FashionDiff: A Controllable Diffusion Model Using Pairwise Fashion Elements for Intelligent Design
Han Yan,Haijun Zhang,Xiangyu Mu,Jicong Fan,Zhao Zhang
DOI: https://doi.org/10.1145/3581783.3612127
2023-01-01
Abstract:The process of fashion design involves creative expression through various methods, including sketch drawing, brush painting, and choices of textures and colors, all of which are employed to characterize the originality and uniqueness of the designed fashion items. Despite recent advances in intelligence-driven fashion design, the complexity of the diverse elements of a fashion item, such as its texture, color and shape, which are associated with the semantic information conveyed, continues to present challenges in terms of generating high-quality fashion images as well as achieving a controllable editing process.

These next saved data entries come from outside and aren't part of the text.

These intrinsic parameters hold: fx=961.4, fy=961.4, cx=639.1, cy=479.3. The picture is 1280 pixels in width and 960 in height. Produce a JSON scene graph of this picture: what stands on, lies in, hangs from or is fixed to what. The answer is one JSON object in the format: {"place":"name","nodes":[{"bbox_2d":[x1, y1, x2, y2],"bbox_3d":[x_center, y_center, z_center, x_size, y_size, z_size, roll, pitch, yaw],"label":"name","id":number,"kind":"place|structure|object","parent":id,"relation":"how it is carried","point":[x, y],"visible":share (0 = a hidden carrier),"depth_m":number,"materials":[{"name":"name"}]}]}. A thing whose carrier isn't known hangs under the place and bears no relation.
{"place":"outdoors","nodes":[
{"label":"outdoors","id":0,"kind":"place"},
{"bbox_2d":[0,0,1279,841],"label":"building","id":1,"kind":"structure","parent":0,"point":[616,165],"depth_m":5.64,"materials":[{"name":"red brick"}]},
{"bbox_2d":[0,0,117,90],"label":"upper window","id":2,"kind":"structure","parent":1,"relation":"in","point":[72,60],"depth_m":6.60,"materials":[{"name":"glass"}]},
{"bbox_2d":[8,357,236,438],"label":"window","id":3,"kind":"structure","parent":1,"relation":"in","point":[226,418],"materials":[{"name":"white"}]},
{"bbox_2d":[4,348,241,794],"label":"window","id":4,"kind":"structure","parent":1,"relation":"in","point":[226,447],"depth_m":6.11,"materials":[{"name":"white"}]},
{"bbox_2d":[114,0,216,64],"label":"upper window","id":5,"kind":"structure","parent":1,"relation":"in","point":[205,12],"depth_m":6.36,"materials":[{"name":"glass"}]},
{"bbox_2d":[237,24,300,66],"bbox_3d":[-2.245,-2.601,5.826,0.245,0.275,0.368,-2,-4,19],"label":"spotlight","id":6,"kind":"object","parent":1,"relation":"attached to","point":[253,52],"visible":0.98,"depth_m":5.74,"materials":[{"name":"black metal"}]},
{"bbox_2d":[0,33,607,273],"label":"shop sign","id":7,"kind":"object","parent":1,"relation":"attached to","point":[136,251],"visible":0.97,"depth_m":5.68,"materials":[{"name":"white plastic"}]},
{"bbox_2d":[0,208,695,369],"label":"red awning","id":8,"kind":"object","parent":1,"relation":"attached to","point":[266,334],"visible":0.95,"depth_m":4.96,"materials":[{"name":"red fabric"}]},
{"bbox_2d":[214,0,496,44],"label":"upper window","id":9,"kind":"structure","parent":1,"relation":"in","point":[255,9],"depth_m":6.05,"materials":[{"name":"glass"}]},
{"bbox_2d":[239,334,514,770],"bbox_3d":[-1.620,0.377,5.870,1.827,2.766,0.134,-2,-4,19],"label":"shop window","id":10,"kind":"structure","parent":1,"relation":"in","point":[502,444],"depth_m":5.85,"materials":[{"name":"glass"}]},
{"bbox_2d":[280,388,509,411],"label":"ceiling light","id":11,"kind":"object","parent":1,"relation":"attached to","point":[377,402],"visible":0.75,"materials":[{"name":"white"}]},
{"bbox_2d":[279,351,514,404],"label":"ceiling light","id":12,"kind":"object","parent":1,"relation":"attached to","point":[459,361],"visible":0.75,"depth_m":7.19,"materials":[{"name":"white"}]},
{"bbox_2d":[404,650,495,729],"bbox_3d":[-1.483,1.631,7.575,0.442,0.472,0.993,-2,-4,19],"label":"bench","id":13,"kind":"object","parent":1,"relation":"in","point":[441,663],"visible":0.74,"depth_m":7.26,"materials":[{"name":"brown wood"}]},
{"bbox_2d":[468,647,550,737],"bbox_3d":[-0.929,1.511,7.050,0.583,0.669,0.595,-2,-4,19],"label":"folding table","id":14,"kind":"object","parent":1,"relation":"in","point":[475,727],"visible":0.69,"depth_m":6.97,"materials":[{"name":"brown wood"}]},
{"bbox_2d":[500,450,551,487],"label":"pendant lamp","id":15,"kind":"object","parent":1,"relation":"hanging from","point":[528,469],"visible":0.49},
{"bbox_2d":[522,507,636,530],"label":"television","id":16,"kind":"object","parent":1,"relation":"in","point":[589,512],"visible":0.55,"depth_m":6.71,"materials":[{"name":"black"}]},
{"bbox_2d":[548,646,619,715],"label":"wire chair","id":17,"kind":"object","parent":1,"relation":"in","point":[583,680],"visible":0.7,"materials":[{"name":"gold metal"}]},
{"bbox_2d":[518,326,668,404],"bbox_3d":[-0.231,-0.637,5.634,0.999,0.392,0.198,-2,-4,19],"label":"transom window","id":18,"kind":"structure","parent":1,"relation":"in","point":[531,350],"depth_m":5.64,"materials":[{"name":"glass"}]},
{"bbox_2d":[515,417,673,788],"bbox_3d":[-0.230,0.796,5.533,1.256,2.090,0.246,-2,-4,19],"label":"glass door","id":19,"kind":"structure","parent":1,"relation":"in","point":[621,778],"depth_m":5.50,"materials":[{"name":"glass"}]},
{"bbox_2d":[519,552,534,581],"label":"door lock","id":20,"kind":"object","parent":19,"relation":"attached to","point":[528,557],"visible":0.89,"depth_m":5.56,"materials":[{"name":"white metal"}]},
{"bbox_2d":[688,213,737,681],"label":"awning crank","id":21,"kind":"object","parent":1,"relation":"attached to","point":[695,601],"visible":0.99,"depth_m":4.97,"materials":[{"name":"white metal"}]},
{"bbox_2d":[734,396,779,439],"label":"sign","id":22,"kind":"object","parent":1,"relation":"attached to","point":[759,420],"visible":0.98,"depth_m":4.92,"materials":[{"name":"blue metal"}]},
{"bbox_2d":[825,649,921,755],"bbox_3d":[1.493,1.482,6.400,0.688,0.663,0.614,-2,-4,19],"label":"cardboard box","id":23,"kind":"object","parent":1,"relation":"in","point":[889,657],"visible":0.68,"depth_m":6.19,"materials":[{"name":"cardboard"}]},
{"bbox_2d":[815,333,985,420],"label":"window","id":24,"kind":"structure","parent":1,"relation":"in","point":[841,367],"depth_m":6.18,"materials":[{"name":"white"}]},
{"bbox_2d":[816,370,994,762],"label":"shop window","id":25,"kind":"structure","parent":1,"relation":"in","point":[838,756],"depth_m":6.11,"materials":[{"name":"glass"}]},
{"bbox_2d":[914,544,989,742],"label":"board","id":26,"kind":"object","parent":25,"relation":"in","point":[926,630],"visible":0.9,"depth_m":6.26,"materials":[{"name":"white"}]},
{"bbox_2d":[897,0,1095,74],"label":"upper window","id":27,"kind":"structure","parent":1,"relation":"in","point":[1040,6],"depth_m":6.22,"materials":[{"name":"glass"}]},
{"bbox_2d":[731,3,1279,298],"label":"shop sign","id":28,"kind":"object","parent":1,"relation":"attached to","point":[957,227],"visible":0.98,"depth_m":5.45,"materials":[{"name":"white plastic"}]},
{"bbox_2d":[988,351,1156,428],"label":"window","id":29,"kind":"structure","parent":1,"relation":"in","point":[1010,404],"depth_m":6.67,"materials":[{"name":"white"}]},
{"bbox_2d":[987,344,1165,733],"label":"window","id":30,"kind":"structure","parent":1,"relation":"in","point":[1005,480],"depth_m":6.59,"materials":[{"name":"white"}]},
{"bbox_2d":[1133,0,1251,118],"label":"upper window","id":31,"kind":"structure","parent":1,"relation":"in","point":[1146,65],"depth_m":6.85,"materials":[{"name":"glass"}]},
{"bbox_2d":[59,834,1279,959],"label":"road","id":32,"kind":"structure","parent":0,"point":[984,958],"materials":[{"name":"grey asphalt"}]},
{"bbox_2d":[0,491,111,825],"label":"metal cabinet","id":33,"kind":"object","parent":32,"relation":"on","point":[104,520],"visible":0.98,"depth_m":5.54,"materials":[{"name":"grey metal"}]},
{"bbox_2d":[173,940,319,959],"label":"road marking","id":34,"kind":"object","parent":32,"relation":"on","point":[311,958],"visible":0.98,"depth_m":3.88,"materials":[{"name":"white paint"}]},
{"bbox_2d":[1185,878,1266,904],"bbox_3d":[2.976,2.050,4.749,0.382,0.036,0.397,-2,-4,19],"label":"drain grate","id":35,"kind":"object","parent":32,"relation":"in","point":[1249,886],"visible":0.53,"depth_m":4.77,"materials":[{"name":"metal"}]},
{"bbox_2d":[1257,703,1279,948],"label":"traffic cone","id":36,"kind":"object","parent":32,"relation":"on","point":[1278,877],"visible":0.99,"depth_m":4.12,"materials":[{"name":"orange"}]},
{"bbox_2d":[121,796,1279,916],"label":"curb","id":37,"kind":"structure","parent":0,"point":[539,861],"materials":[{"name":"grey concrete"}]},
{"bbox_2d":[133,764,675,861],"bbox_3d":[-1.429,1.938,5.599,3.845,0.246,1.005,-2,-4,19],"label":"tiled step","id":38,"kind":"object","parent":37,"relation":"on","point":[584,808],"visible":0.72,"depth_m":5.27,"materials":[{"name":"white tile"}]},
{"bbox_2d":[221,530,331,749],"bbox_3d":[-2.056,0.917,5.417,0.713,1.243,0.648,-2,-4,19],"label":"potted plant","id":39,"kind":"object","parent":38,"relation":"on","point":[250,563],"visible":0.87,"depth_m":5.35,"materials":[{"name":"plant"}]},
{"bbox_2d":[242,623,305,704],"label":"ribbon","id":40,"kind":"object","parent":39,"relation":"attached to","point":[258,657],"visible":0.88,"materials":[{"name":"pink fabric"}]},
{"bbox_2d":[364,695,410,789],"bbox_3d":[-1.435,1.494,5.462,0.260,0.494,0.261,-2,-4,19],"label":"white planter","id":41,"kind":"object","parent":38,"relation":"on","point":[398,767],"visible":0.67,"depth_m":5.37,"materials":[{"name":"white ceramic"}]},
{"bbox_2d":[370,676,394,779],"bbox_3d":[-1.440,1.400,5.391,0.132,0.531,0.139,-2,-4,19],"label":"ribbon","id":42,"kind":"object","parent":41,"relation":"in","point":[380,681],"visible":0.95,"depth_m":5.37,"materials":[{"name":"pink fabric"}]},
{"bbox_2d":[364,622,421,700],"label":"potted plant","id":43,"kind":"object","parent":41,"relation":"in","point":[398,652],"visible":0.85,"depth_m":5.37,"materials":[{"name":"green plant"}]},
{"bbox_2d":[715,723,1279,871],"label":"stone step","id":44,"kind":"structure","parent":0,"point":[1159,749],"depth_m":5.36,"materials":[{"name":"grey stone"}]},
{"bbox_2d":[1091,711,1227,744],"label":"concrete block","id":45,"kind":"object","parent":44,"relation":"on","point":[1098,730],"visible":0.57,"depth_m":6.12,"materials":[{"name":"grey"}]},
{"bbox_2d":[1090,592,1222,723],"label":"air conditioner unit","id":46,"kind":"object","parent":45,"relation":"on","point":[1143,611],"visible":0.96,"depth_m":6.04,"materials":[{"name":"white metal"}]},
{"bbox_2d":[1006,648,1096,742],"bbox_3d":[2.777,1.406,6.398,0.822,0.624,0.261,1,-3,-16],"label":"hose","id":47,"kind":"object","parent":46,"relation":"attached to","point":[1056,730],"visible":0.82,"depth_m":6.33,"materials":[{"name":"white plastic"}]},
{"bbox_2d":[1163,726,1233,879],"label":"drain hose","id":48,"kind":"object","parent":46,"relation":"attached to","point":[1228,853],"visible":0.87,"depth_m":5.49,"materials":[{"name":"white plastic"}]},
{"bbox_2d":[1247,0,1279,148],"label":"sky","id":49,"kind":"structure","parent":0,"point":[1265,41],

To address this issue, we propose a unified framework, FashionDiff, that leverages the diverse elements in fashion items to generate new items. Initially, we collected a large number of fashion images with multiple categories and created pairwise data in terms of sketch and additional data, such as brush areas, textures, or colors. To eliminate semantic discrepancies between these pairwise datasets, we introduce a feature modulation fusion (FMFusion) process, which enables interactive communication among different images, allowing them to be fused into latent spaces characterized by different resolutions. In order to produce high-quality editable fashion images, we develop a generator based on a state-of-the-art diffusion model called FD-ControlNet, which integrates latent spaces into different layers of the generator to generate ready-to-wear fashion items. Qualitative and quantitative experimental results demonstrate the effectiveness of our proposed method, and suggest that our model can offer flexible control over the generated images in terms of sketches, brush areas, textures, and colors.